The Securities and Exchange Commission (SEC) entered a final consent judgment against defendant Volkswagen Group of America Finance, LLC (VWGOAF), which the SEC had accused in 2019 of making false and misleading statements in connection with its 2014 billion offerings and 2015 corporate bond dollars.
VWGOAF is the financing subsidiary of Volkswagen Group of America, Inc.
The SEC complaint, filed March 14, 2019, alleges, among other things, that from April 2014 to May 2015, VWGOAF issued more than $8 billion in bonds in the U.S. markets at a time when its senior executives Volkswagen knew that more than 500,000 of its vehicles in the United States were far exceeding legal vehicle emission limits, exposing the company to enormous financial and reputational damage.

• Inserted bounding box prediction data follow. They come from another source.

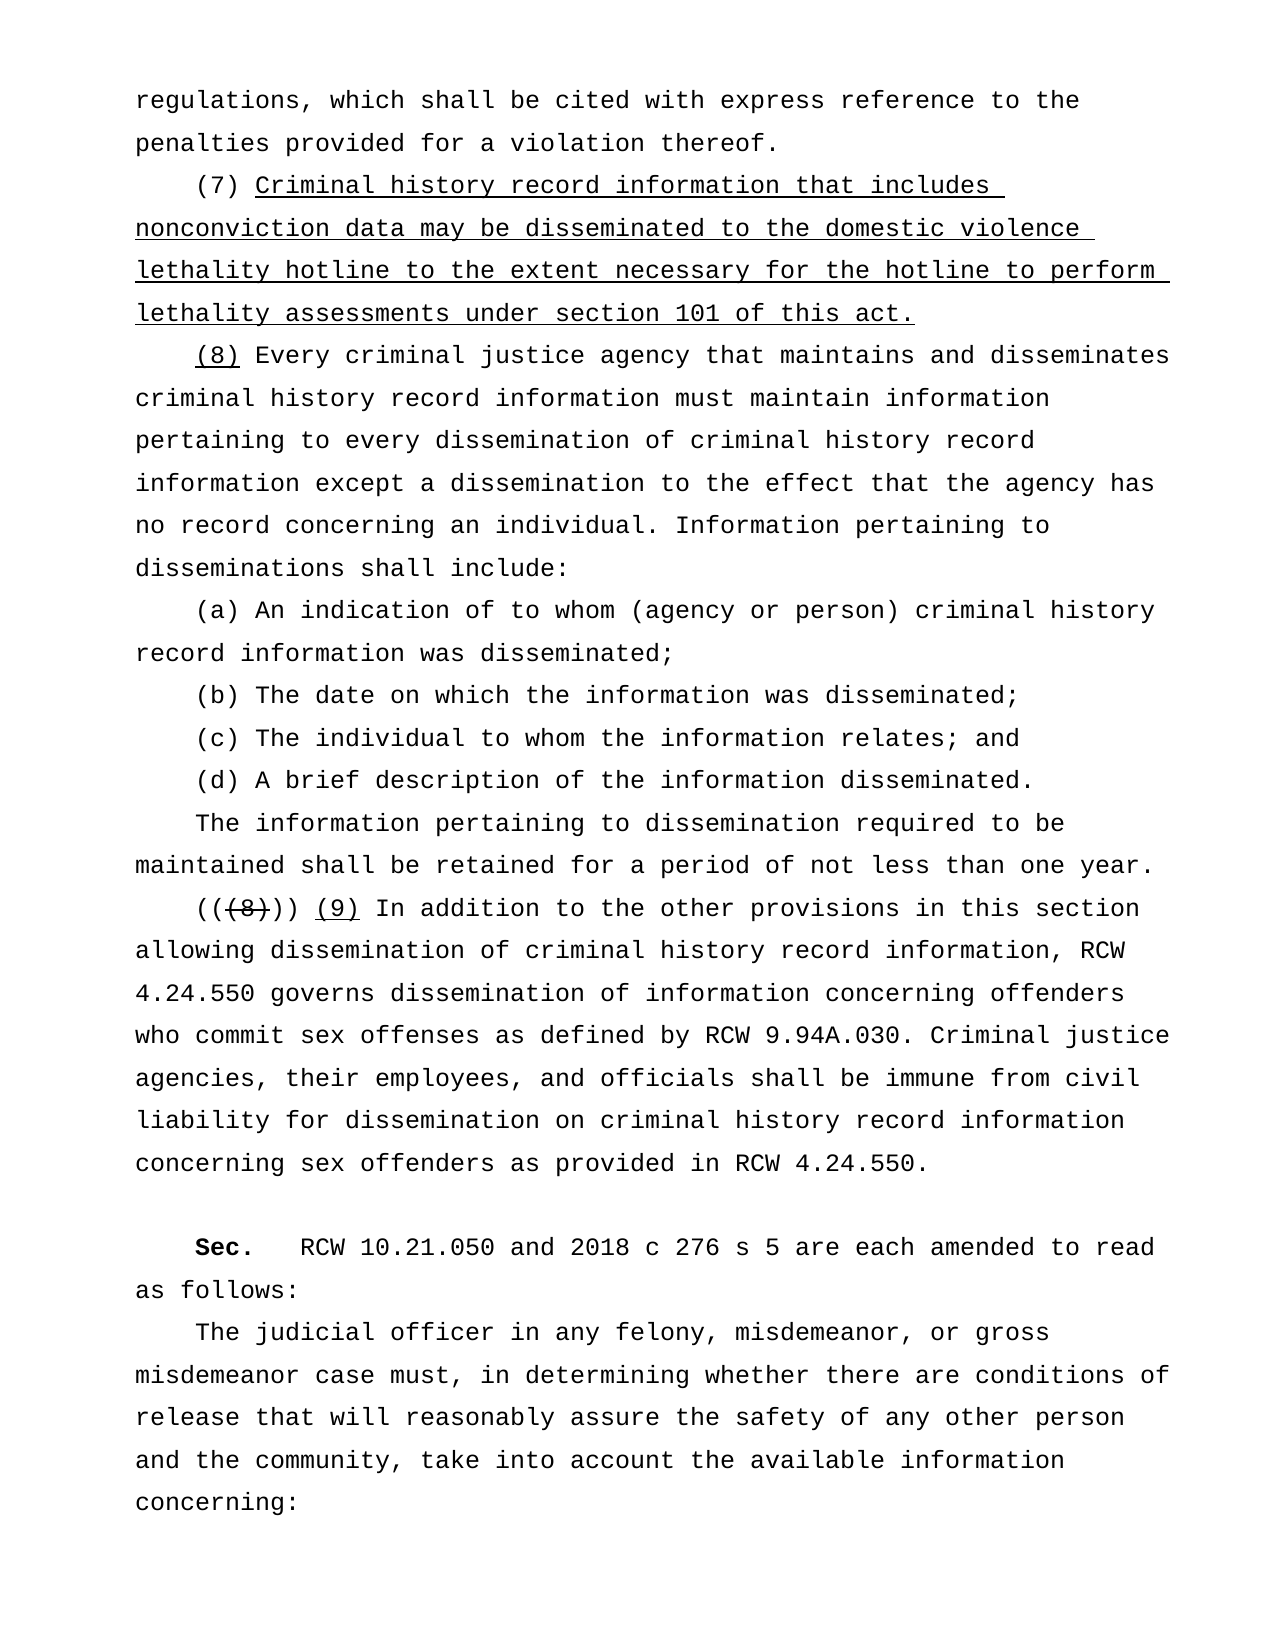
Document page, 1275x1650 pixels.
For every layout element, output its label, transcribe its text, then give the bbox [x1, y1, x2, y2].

text (((8))) (9) In addition to the other provisions in this section allowing dissemination of criminal history record information, RCW 4.24.550 governs dissemination of information concerning offenders who commit sex offenses as defined by RCW 9.94A.030. Criminal justice agencies, their employees, and officials shall be immune from civil liability for dissemination on criminal history record information concerning sex offenders as provided in RCW 4.24.550. [135, 882, 1170, 1180]
text The information pertaining to dissemination required to be maintained shall be retained for a period of not less than one year. [135, 797, 1170, 882]
text (a) An indication of to whom (agency or person) criminal history record information was disseminated; [135, 585, 1170, 670]
text The judicial officer in any felony, misdemeanor, or gross misdemeanor case must, in determining whether there are conditions of release that will reasonably assure the safety of any other person and the community, take into account the available information concerning: [135, 1307, 1170, 1519]
text (7) Criminal history record information that includes nonconviction data may be disseminated to the domestic violence lethality hotline to the extent necessary for the hotline to perform lethality assessments under section 101 of this act. [135, 283, 1170, 330]
text (d) A brief description of the information disseminated. [135, 755, 1170, 797]
text (7) Criminal history record information that includes nonconviction data may be disseminated to the domestic violence lethality hotline to the extent necessary for the hotline to perform lethality assessments under section 101 of this act. [135, 160, 1170, 281]
text (8) Every criminal justice agency that maintains and disseminates criminal history record information must maintain information pertaining to every dissemination of criminal history record information except a dissemination to the effect that the agency has no record concerning an individual. Information pertaining to disseminations shall include: [135, 330, 1170, 585]
text Sec. RCW 10.21.050 and 2018 c 276 s 5 are each amended to read as follows: [135, 1222, 1170, 1307]
text (c) The individual to whom the information relates; and [135, 712, 1170, 755]
text (b) The date on which the information was disseminated; [135, 670, 1170, 712]
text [135, 75, 1170, 160]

The complaint alleges that VWGOAF made false and misleading statements to investors and contractors about Volkswagen’s vehicle quality, environmental compliance and financial condition.
VWGOAF, without admitting or denying the SEC’s allegations, consented to the entry of a final judgment permanently enjoining it from violations of the anti-fraud provisions of Section 17(a) of the Securities Act of 1933 and Section 10( b) of the Securities Exchange Act. of 1934 and Rule 10b-5 thereunder.
The final judgment orders VWGOAF to pay $34.35 million in damages and $14.4 million in prejudgment interest. After entering the final judgment, the SEC dismissed its pending claims against VWGOAF’s ultimate parent company, Volkswagen AG, and former Volkswagen AG CEO Martin Winterkorn.
The Court previously dismissed the SEC’s claims against VW Credit, Inc. on August 20, 2020.
The above actions have resolved the SEC’s case against Volkswagen in its entirety.